### DATA UNDER STUDY
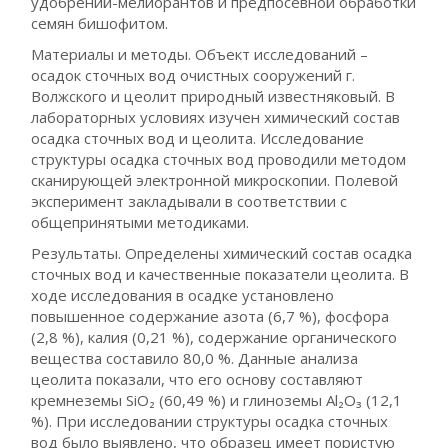
удобрений-мелиорантов и предпосевной обработки
семян бишофитом.
Материалы и методы. Объект исследований –
осадок сточных вод очистных сооружений г.
Волжского и цеолит природный известняковый. В
лабораторных условиях изучен химический состав
осадка сточных вод и цеолита. Исследование
структуры осадка сточных вод проводили методом
сканирующей электронной микроскопии. Полевой
эксперимент закладывали в соответствии с
общепринятыми методиками.
Результаты. Определены химический состав осадка
сточных вод и качественные показатели цеолита. В
ходе исследования в осадке установлено
повышенное содержание азота (6,7 %), фосфора
(2,8 %), калия (0,21 %), содержание органического
вещества составило 80,0 %. Данные анализа
цеолита показали, что его основу составляют
кремнеземы SiO₂ (60,49 %) и глиноземы Al₂O₃ (12,1
%). При исследовании структуры осадка сточных
вод было выявлено, что образец имеет пористую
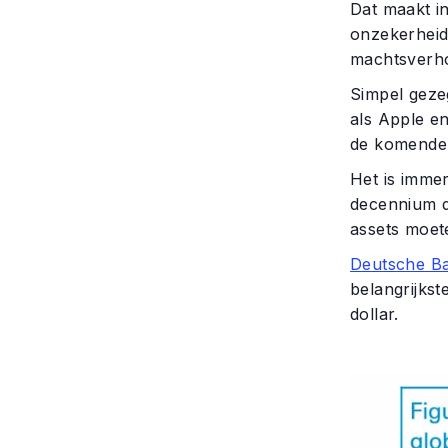
Dat maakt in
onzekerheid 
machtsverh
Simpel geze
als Apple e
de komende 
Het is immer
decennium d
assets moet
Deutsche B
belangrijks
dollar.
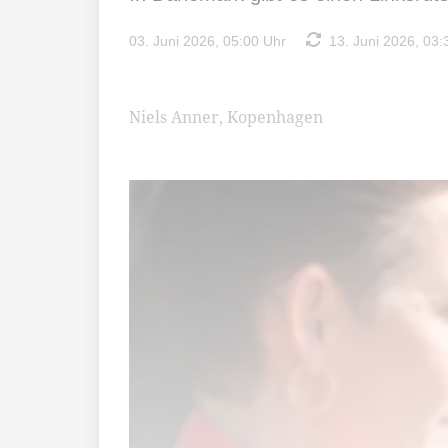
03. Juni 2026, 05:00 Uhr
13. Juni 2026, 03:
Niels Anner, Kopenhagen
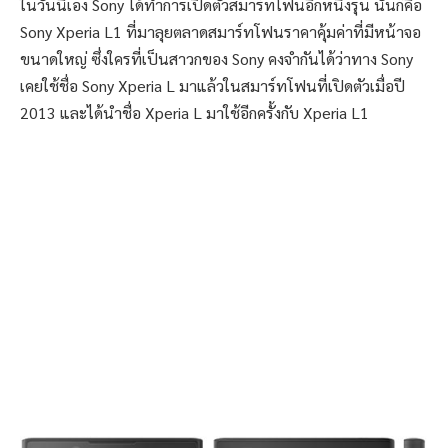
ในวันนี้เอง Sony ได้ทำการเปิดตัวสมาร์ทโฟนอีกหนึ่งรุ่น นั่นก็คือ
Sony Xperia L1 ที่มาลุยตลาดสมาร์ทโฟนราคาคุ้มค่าที่มีหน้าจอ
ขนาดใหญ่ ซึ่งใครที่เป็นสาวกของ Sony คงจำกันได้ว่าทาง Sony
เคยใช้ชื่อ Sony Xperia L มาแล้วในสมาร์ทโฟนที่เปิดตัวเมื่อปี
2013 และได้นำชื่อ Xperia L มาใช้อีกครั้งกับ Xperia L1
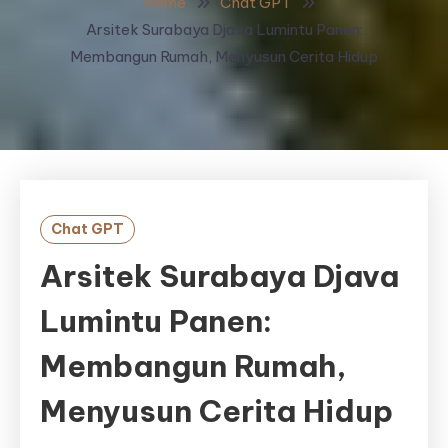
Home
Chat GPT
Arsitek Surabaya Djava Lumintu Panen:
Membangun Rumah, Menyusun Cerita Hidup
Chat GPT
Arsitek Surabaya Djava
Lumintu Panen:
Membangun Rumah,
Menyusun Cerita Hidup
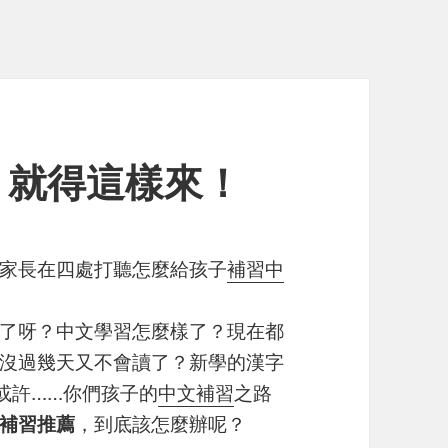
，就得這樣來！
家長在四處打聽怎麼給孩子
補習中
了呀？中文學習怎麼樣了？現在都
沒過幾天又不會讀了？新學的漢字
或許……你們孩子的
中文補習
之路
補習推薦
，到底該怎麼辦呢？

### PROBLEM STATEMENT
With the pictures left out, copy exactly the lines from the line holding "2013 และได้นำชื่อ Xperia" through the final line of the records, including both.

### SOLVED PROBLEM
2013 และได้นำชื่อ Xperia L มาใช้อีกครั้งกับ Xperia L1
Home
Chat GPT
Arsitek Surabaya Djava Lumintu Panen:
Membangun Rumah, Menyusun Cerita Hidup
Chat GPT
Arsitek Surabaya Djava
Lumintu Panen:
Membangun Rumah,
Menyusun Cerita Hidup
，就得這樣來！
家長在四處打聽怎麼給孩子
補習中
了呀？中文學習怎麼樣了？現在都
沒過幾天又不會讀了？新學的漢字
或許……你們孩子的
中文補習
之路
補習推薦
，到底該怎麼辦呢？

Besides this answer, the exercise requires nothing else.